Non è del tutto un caso che proprio nel parco dell’Ospedale Forlanini sorga l’unico ricovero per felini malati di leucemia, che altrove verrebbero soppressi. Il merito è dell’associazione Azalea di Daniela Froldi al timone di uno dei gattili più famosi e organizzati di Roma: 205 ospiti e nessuna convenzione con le istituzioni, solo contributi privati e volontariato.
Ma il legame fra la zona sanitaria umana e gli animali è abbastanza antico. Un tempo infatti, lontano dai padiglioni destinati alla cura delle malattie polmonari, venivano tenuti due montoni. Il luogo si chiamava proprio “area montoni”. Dal momento che i giardini erano pieni di gatti e la loro presenza, tutto sommato, serviva a scoraggiare l’ingresso di topi dalla strada, nel 1996 si pensò di dedicare proprio quel tratto a una struttura idonea a offrire loro accoglienza e riparo.

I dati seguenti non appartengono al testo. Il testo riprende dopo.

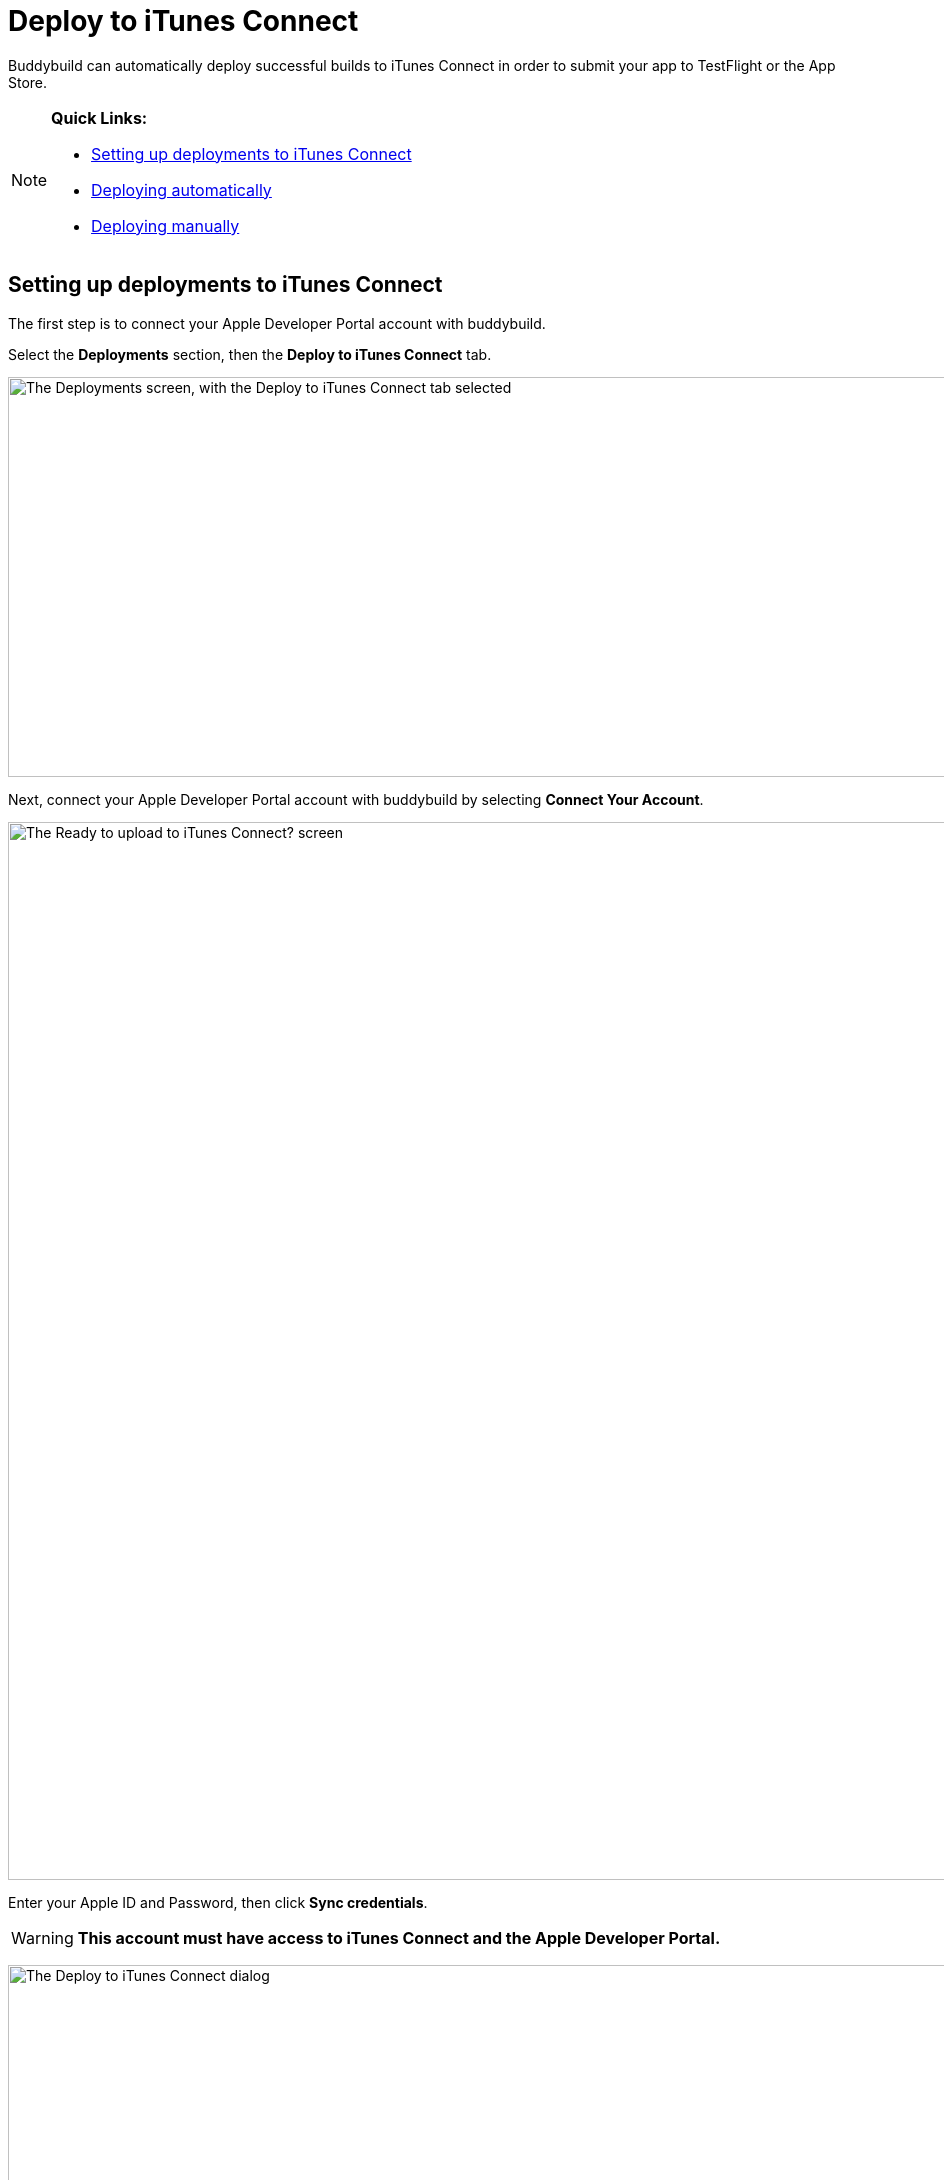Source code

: = Deploy to iTunes Connect

Buddybuild can automatically deploy successful builds to iTunes Connect
in order to submit your app to TestFlight or the App Store.

[NOTE]
======
**Quick Links:**

- link:#section1[Setting up deployments to iTunes Connect]

- link:#section2[Deploying automatically]

- link:#section3[Deploying manually]
======

[[section1]]
== Setting up deployments to iTunes Connect

The first step is to connect your Apple Developer Portal account with
buddybuild.

Select the **Deployments** section, then the **Deploy to iTunes
Connect** tab.

image:img/Deployments---auto-deploy-to-iTunes-Connect---0.png["The
Deployments screen, with the Deploy to iTunes Connect tab selected",
1500, 400]

Next, connect your Apple Developer Portal account with buddybuild by
selecting **Connect Your Account**.

image:img/Deployments---auto-deploy-to-iTunes-Connect---1.png["The Ready
to upload to iTunes Connect? screen", 3000, 1058]

Enter your Apple ID and Password, then click **Sync credentials**.

[WARNING]
=========
**This account must have access to iTunes Connect and the Apple
Developer Portal.**
=========

image:img/Deployments---auto-deploy-to-iTunes-Connect---2.png["The
Deploy to iTunes Connect dialog", 3000, 1600]

[NOTE]
======
**Apple ID with Two-Factor Authentication or Two-Step Verification**

If your Apple ID is protected using Two-Factor Authentication or
Two-Step Verification, you will need to create an
link:../../integrations/apple_2fa.adoc#app-specific-password[Create an
App-Specific Password] to deploy your app to iTunes Connect.
======

If you're a member of multiple development teams, you'll be prompted to
select the teams you want to connect with.

Once connected, you now have the option of changing the CFBundleVersion
Format, and the build number for your next build. You can also choose to
leave the default values and click **Continue**.

image:img/Deployments---auto-deploy-to-iTunes-Connect---3.png["The
Deploy to iTunes Connect dialog, after authentication", 3000, 1600]

Next, select how often you would like to deploy to iTunes Connect, and
from which branch and scheme.

Once you're done that, select **Save Settings**.

image:img/Deployments---auto-deploy-to-iTunes-Connect---4.png["The
Deploy to iTunes Connect dialog, with all settings configured", 3000,
1600]

That's it! You're now ready to deploy builds to iTunes Connect. From
here, you can now choose to deploy the latest successful build.

image:img/Deployments---auto-deploy-to-iTunes-Connect---5.png["The
Deploy to iTunes Connect confirmation dialog", 3000, 1600]

[IMPORTANT]
===========
Deployments to iTunes Connect may take anywhere from several minutes to
several hours before a build appears there. The delay may increase in a
variety of situations, including attempts to deploy builds using beta
versions of Xcode.
===========

[[section2]]
== Deploying automatically to iTunes Connect

You have the ability to automatically deploy to iTunes Connect -- either
per build or on a set schedule. Here's how!

First, ensure that you are on the **Deployments** page, with the
**Deploy to iTunes Connect** tab selected.

image:img/Deployments---auto-deploy-to-iTunes-Connect---0.png["The
Deployments screen, with the Deploy to iTunes Connect tab selected",
1500, 400]

Next, select the first dropdown to reveal the deploy schedule options.
To automatically deploy to iTunes Connect, select either **each build**
or **scheduled**.

[NOTE]
======
**Each build:** automatically deploys to a group after each successful
build +
**Scheduled:** automatically deploys to a group at a specific time on
selected days of the week.
======

image:img/Deployments---auto-deploy-to-iTunes-Connect---6.png["The
Configure Deployments panel, with the deployment frequency dropdown
open", 1500, 600]

Next, select your branch targets by selecting the **branch** and
**scheme** you would like to automatically deploy from.

image:img/Deployments---auto-deploy-to-iTunes-Connect---7.png["The
Configure Deployments panel, highlighting the branch and scheme
selectors", 1500, 600]

That's it! Buddybuild now automatically deploy successful builds to
iTunes Connect based on the criteria that you have set.


[[section3]]
== Deploying manually to iTunes Connect

[NOTE]
======
**There are two ways to deploy builds manually to iTunes Connect.**

- link:#deploy-latest[Deploy the latest successful build]

- link:#selecting-specific-build[Selecting a specific build to deploy]
======


[[deploy-latest]]
=== Deploy the latest successful build

Deploying the latest successful build to iTunes Connect is a quick and
easy process!

First, ensure that you are on the **Deployments** page, with the
**Deploy to iTunes Connect** tab selected.

image:img/Deployments---auto-deploy-to-iTunes-Connect---0.png["The
Deployments screen, with the Deploy to iTunes Connect tab selected",
1500, 400]

Next, select **Deploy latest now**. This will take the latest successful
build with the configuration you've set, and deploy it to iTunes
Connect.

image:img/Deployments---auto-deploy-to-iTunes-Connect---8.png["The
Configure Deployments panel, clicking on the Deploy latest now button",
1500, 332]


[[selecting-specific-build]]
=== Selecting a specific build to deploy

To select a specific build to deploy to iTunes Connect, lets head over
to the Builds page by selecting **Builds** in the global navigation
menu.

image:img/Builds---Tab.png["The buddybuild dashboard", 1500, 483]

Next, click on the successful build you want to deploy.

image:img/Builds---Android---Point---Details.png["The buddybuild
dashboard, clicking on a specific build", 1500, 483]

First select the scheme tab you want to deploy, then select **iTunes
Connect**.

image:img/Builds---Details.png["The build details screen, clicking on
the iTunes Connect tab", 1500, 578]

[WARNING]
=========
**To upload this build to iTunes Connect, buddybuild requires a
distribution code signing identity**

If you have not provided a distribution code signing identity at this
point, follow the prompt to do so, then rebuild your app.
=========

Once there, review the build details and select **Upload to iTunes
Connect**.

image:img/Builds---Details---iTunes-Connect.png["The build details
screen, with the iTunes Connect tab selected", 1500, 800]

That's it! Buddybuild now deploys your build to iTunes Connect!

La gestione, tuttavia, non si dimostrò brillante. Fango, baracche e cadaveri: nel 2002 la Froldi, gattara di lungo corso, impugna la situazione. Nel 2004 l’Ufficio Diritti Animali e l’Ospedale le affidano l’impresa. Oggi l’intero progetto è a norma di legge, dai bagni ai libretti sanitari: ogni micio ne ha uno dotato di fotografia, caso unico per un gattile. Le ciotole sono d’acciaio, i pavimenti lastricati, al centro del cortile è stato piantato un ulivo su cui arrampicarsi. I veterinari della Clinica Felina di Monteverde passano una sterilizzazione gratis al mese e sul resto prezzi di favore.
I malati di leucemia felina sono attualmente 14 e vivono in un reparto con cuscini e veranda. Contagiosi, sono isolati da una parete di policarbonato trasparente, affinché possano comunque guardare gli altri.